Wie also war es dazu gekommen, dass diese Gruppe von Mutanten Jagd auf Mutanten machte? Taten sie es, weil es ihnen Freude bereitete? Fühlten sie sich anderen dann überlegen. Nein, das konnte es nicht sein. Wenn es stimmte, was Lucius gesagt hatte, und sie wirklich ihre Gefühle abgeschaltet hatten, waren sie nicht mehr dazu in der Lage, Freude zu verspüren. Aber es musste doch einen Grund geben!

Unaufhaltsam näherten sich die Mutanten der Familie. Nun stand der jungen Mutter die Panik offen ins Gesicht geschrieben. Leise flüsterte sie auf ihre Kinder ein und wollte das Kind, den kleinen Jungen, der die Hand seines Vaters hielt, von ihm losziehen. Der Kleine wehrte sich klagend. Dennoch verlor er gegen seine Mutter. Sobald seine Hand sich von der des jungen Mannes löste, kreischte er empört auf, als seine Mutter ihn mit sich und von seinem Vater fort zog. Dieser warf seiner Familie einen letzten traurigen Blick zu, ehe er sich den Mutanten zuwandte. Er wirkte bereit. Er würde seine Familie verteidigen. Bis zum Ende.

Warnend knurrte er die Mutanten an. Erst jetzt fielen mir seine kaum merklich spitzen Zähne auf. Wenn man nicht so genau hinsah, konnten sie tatsächlich als menschliche Zähne durchgehen.

Die Elitesoldaten jedoch konnte er nicht einschüchtern. Unberührt schritten sie weiterhin auf ihn zu. Sie zuckten noch nicht einmal oder gaben sonst eine Regung von sich. Ihm war anzusehen, dass er wusste, dass er ihnen nichts Großartiges entgegenzusetzen hatte. Er wollte bloß Zeit schinden, damit seine Familie entkommen konnte. Er war bereit, sich selbst zu opfern.

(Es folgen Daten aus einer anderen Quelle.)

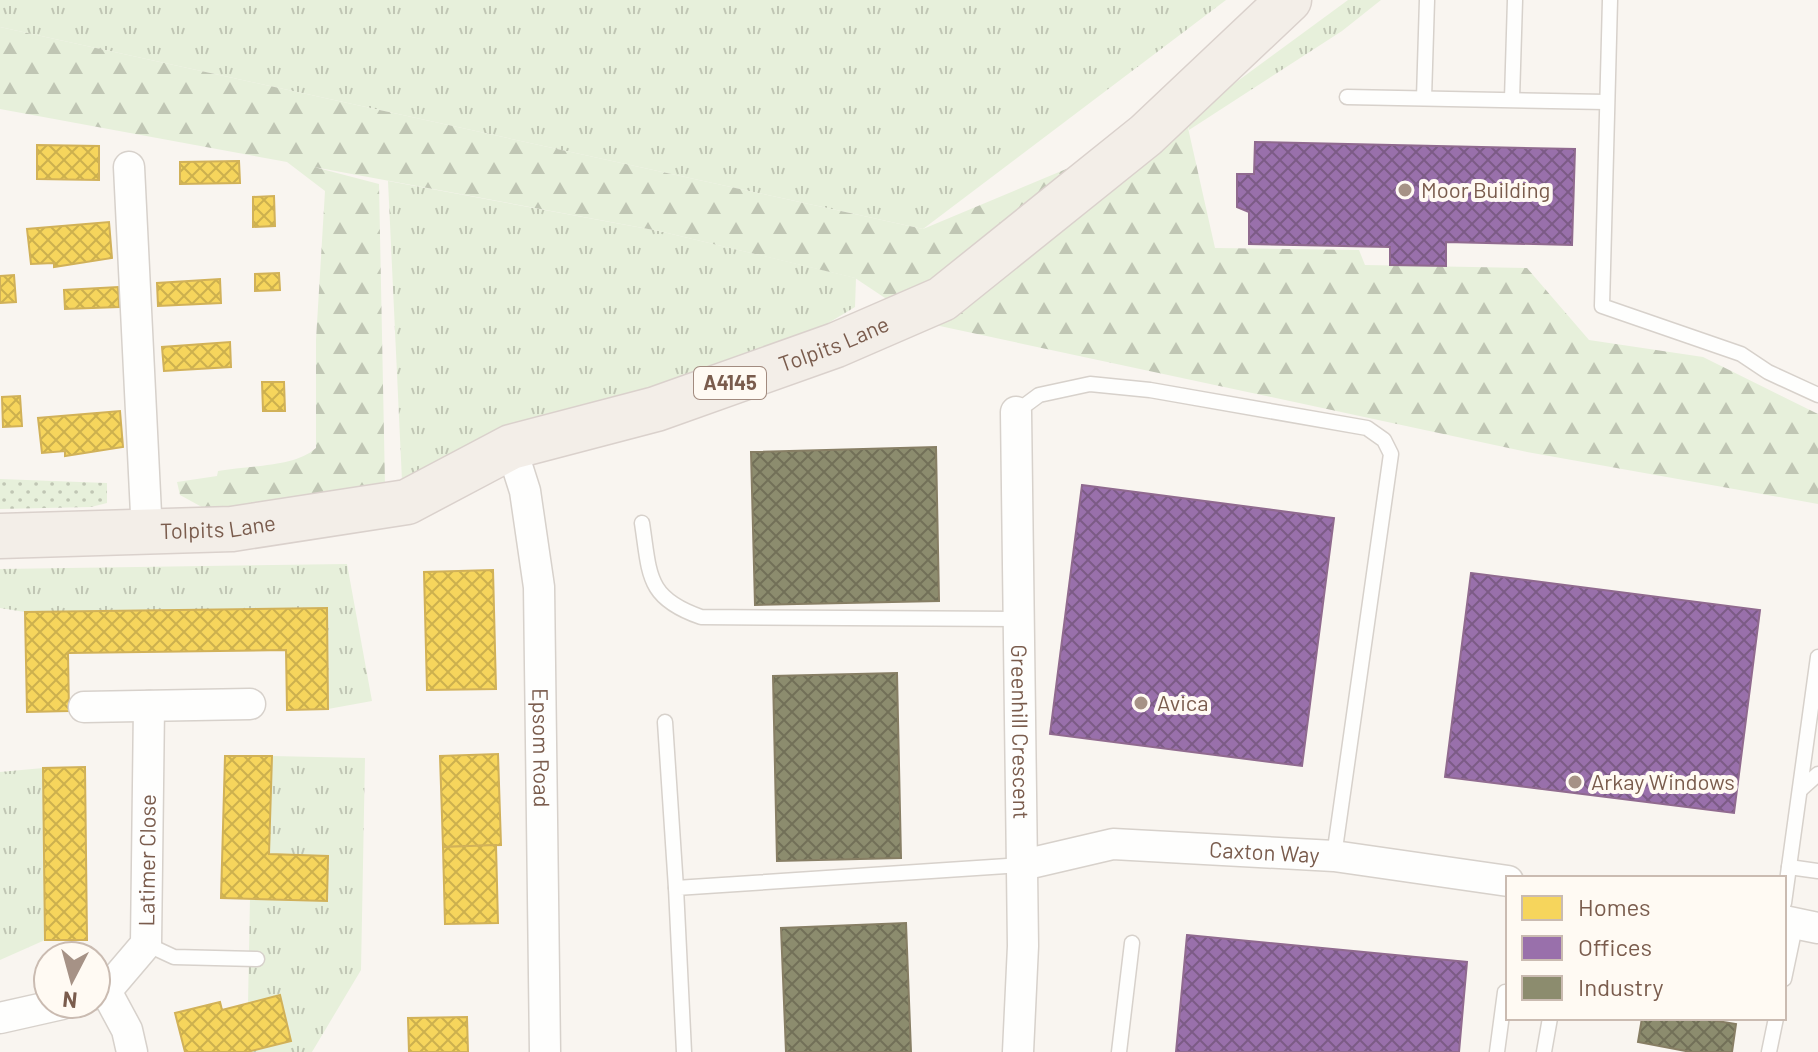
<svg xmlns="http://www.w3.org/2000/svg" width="1818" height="1052" viewBox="0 0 1818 1052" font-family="Barlow,sans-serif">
<defs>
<pattern id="grass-tufts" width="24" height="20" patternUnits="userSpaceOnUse" patternTransform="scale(2)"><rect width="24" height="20" fill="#e7f0db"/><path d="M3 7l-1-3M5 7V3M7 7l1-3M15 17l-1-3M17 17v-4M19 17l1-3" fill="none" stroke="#c0c6b4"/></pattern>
<pattern id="forest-firs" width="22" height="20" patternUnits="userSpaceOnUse" patternTransform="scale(2)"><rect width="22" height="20" fill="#e7f0db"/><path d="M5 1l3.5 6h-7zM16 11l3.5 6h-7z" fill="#c0c6b4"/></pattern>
<pattern id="park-dots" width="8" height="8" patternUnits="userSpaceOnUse" patternTransform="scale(2)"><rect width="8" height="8" fill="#e7f0db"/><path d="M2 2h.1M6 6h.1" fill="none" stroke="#c0c6b4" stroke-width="1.8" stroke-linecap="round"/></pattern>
<pattern id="homes-cross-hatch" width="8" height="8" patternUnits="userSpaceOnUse" patternTransform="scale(2)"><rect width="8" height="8" fill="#f6d55c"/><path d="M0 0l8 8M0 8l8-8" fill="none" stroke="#ccb04e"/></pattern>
<pattern id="offices-cross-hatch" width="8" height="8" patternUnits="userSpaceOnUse" patternTransform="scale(2)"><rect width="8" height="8" fill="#9970ab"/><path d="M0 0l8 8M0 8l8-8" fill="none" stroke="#7c5b86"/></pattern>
<pattern id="industry-cross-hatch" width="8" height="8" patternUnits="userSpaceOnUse" patternTransform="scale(2)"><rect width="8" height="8" fill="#8c8c6e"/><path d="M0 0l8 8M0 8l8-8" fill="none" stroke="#727058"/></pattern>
</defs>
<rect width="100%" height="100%" fill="#f9f5f0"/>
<g fill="url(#grass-tufts)">
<path d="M 0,0 L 1226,0 L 923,229 L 0,27 Z"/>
<path d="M 1348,0 L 1381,0 L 1342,31 L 1189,130 L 1186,119 Z"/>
<path d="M 388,181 L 659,231 L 856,278 L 855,307 L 795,343 L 402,481 Z"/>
<path d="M 347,564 L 372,701 L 328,709 L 326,608 L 25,612 L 0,608 L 0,569 Z"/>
<path d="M 272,756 L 365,758 L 361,970 L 312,1052 L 247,1052 L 291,1041 L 280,996 L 248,1004 L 250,898 L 327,900 L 328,856 L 269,854 Z"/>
<path d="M 43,768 L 45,940 L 0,960 L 0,772 Z"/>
</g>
<path fill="url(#forest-firs)" d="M 0,27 L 923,229 L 1186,119 L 1215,248 L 1359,250 L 1365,265 L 1527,268 L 1589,340 L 1703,357 L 1818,414 L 1818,504 L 1527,452 L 921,322 L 855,278 L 659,231 L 314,167 L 379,184 L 385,485 L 211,512 L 180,495 L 177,482 L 217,476 L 218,471 C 248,465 294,468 316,448 L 316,340 L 325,191 L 287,162 L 0,109 Z"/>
<path fill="url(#park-dots)" d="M 0,479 L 107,483 L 107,503 L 91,507 L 0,509 Z"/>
<g fill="url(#homes-cross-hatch)" stroke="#d1b158" stroke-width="2">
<path d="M 37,145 L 99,146 L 99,180 L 37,179 Z"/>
<path d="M 239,161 L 240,183 L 180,184 L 180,162 Z"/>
<path d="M 274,196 L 275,226 L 253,227 L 253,197 Z"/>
<path d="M 109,222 L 112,258 L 54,267 L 54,263 L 31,264 L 27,229 Z"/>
<path d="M 279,273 L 280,290 L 255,291 L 255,274 Z"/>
<path d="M 14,275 L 16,302 L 0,303 L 0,276 Z"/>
<path d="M 220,279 L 221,303 L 158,306 L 157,283 Z"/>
<path d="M 118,287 L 119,307 L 65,309 L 64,290 Z"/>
<path d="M 230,342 L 231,367 L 164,371 L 162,347 Z"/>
<path d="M 262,382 L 284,382 L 285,411 L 263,411 Z"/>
<path d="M 20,396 L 22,426 L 3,427 L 2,397 Z"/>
<path d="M 120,411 L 123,447 L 65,456 L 65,451 L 42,453 L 38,418 Z"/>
<path d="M 493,570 L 496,689 L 427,690 L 424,572 Z"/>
<path d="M 327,608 L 328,709 L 287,710 L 286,650 L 68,653 L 69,711 L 27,712 L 25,612 Z"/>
<path d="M 498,754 L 501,845 L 443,847 L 440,756 Z"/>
<path d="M 225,756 L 272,756 L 269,854 L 328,856 L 327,901 L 221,898 Z"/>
<path d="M 85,767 L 87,940 L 45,940 L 43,768 Z"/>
<path d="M 496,845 L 498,923 L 445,924 L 443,847 Z"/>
<path d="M 280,995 L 291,1041 L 247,1052 L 185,1052 L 175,1013 L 220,1002 L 222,1010 Z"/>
<path d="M 467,1017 L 468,1052 L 409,1052 L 408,1018 Z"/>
</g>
<g fill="url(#offices-cross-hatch)" stroke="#906a8f" stroke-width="2">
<path d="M 1255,142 L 1575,149 L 1572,245 L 1446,242 L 1446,266 L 1390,265 L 1390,247 L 1249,244 L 1249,212 L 1237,207 L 1237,174 L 1254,174 Z"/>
<path d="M 1082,485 L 1334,518 L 1302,766 L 1050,734 Z"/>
<path d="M 1471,573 L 1760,610 L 1734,813 L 1445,777 Z"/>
<path d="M 1187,935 L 1467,962 L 1459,1052 L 1176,1052 Z"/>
</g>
<g fill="url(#industry-cross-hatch)" stroke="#877e64" stroke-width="2">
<path d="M 936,447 L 939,601 L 755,605 L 751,452 Z"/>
<path d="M 897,673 L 901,858 L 777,861 L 773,676 Z"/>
<path d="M 906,923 L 911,1052 L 786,1052 L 781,928 Z"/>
<path d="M 1642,1018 L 1699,1018 L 1736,1024 L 1732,1052 L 1691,1052 L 1638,1042 Z"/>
</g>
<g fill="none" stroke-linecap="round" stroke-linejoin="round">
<g stroke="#d7d1cb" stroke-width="17">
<g id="service">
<path d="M 1610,0 L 1602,306 L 1741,354 L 1768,372 L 1818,395"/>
<path d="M 1347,97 L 1606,102"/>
<path d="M 1424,98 L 1427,0"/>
<path d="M 1512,99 L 1515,0"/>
<path d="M 1016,412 L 1039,395 L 1090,384 L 1150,390 L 1367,428 L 1384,440 L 1391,454 L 1334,856"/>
<path d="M 642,523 C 650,575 646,598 701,617 L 1017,619"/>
<path d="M 665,722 L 676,888"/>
<path d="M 1800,790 L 1818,774"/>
<path d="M 1789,867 L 1818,871"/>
<path d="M 1784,903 L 1818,657"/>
<path d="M 146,944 L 174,957 L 257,959"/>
<path d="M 1784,979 L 1796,922"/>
<path d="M 684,1052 L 676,888 L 1023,865"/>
<path d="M 1119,1052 L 1132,943"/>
<path d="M 1497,1052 L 1505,992"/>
<path d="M 1544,1052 L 1550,1018"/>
<path d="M 1769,1052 L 1776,1018"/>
</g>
</g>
<g stroke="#d7d1cb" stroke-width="33">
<g id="minor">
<path d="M 129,167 L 147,534"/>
<path id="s1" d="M 1016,412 L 1023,946 L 1018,1052"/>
<path id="s2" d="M 511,447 L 525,491 L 539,587 L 545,1052"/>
<path d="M 84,707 L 250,704"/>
<path id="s3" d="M 1023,865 L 1113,844 L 1334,856 L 1508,881"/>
<path d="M 1784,921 L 1818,928"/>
<path d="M 106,991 L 127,1030 L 132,1052"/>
<path id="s4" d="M 96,994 L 106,991 L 146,944 L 149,706"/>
<path d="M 0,1018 L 62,1004"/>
</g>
</g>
<g stroke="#dad1cc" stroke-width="47">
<g id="primary">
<path id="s5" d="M 0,536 L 232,529 L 407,502 L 511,447 L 656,409 L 836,345 L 942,299 L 1146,135 L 1289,0"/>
</g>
</g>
<use href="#service" stroke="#fefefd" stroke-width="14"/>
<use href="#minor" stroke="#fefefd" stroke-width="30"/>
<use href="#primary" stroke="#f3eee8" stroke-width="44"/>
</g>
<g fill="#a69286" stroke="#fffaf3" stroke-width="3">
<circle cx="1405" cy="190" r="8"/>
<circle cx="1141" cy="703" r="8"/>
<circle cx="1575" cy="782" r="8"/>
</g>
<g text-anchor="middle" stroke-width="8" stroke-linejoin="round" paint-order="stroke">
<rect fill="#fffaf3" stroke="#a28b7f" stroke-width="2" x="694" y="367" width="72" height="32" rx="6"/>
<g font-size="20" font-weight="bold" fill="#7a5c4d">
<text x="730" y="390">A4145</text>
</g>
<g font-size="22" fill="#7a5c4d" stroke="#fffaf3" text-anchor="start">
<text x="1421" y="198">Moor Building</text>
<text x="1157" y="711">Avica</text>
<text x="1591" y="790">Arkay Windows</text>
</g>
<g font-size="22" fill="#7a5c4d" stroke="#fffaf3">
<text dy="8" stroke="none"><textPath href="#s5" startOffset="866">Tolpits Lane</textPath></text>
<text dy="8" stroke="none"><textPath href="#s5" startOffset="218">Tolpits Lane</textPath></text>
<text dy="8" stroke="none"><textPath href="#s1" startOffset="320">Greenhill Crescent</textPath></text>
<text dy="8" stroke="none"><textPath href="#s2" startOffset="304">Epsom Road</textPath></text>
<text dy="8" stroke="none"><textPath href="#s3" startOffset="244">Caxton Way</textPath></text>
<text dy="8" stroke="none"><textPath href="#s4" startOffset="156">Latimer Close</textPath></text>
</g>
</g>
<rect x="1506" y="876" width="280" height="144" fill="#fffaf3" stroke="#cabbb1" stroke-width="2"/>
<rect x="1522" y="896" width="40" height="24" fill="#f6d55c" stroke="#cabbb1" stroke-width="2"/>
<text x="1578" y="916" font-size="24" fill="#7a5c4d">Homes</text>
<rect x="1522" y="936" width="40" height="24" fill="#9970ab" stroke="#cabbb1" stroke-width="2"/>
<text x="1578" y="956" font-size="24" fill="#7a5c4d">Offices</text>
<rect x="1522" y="976" width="40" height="24" fill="#8c8c6e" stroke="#cabbb1" stroke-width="2"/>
<text x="1578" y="996" font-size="24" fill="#7a5c4d">Industry</text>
<g transform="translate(72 980) rotate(186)"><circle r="38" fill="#fffaf3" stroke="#cabbb1" stroke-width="2"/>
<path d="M0-6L14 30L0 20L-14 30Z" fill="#a69286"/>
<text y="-12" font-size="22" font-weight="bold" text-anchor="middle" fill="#7a5c4d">N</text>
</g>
</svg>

Dabei war er selbst noch jung. Er konnte nicht älter als dreiundzwanzig sein. Und auch seine Frau wirkte nicht älter als fünfundzwanzig. Dennoch waren sie beide bereit, für ihre Familie zu kämpfen. Mit strammen Schritten eilte die Frau auf eines der Autos zu. Ihre Finger hielten die Handgelenke ihrer Kinder fest umschlungen.

Wortlos zog der Mutant mit der Waffe seine Pistole. Vollkommen gleichgültig zielte er damit auf den jungen Vater. Dieser war offensichtlich verzweifelt. Die Elitesoldaten dagegen wirkten ruhig. Sie schienen sich ihrer Sache vollkommen sicher zu sein. Als hätten sie das schon unzählige Male zuvor getan.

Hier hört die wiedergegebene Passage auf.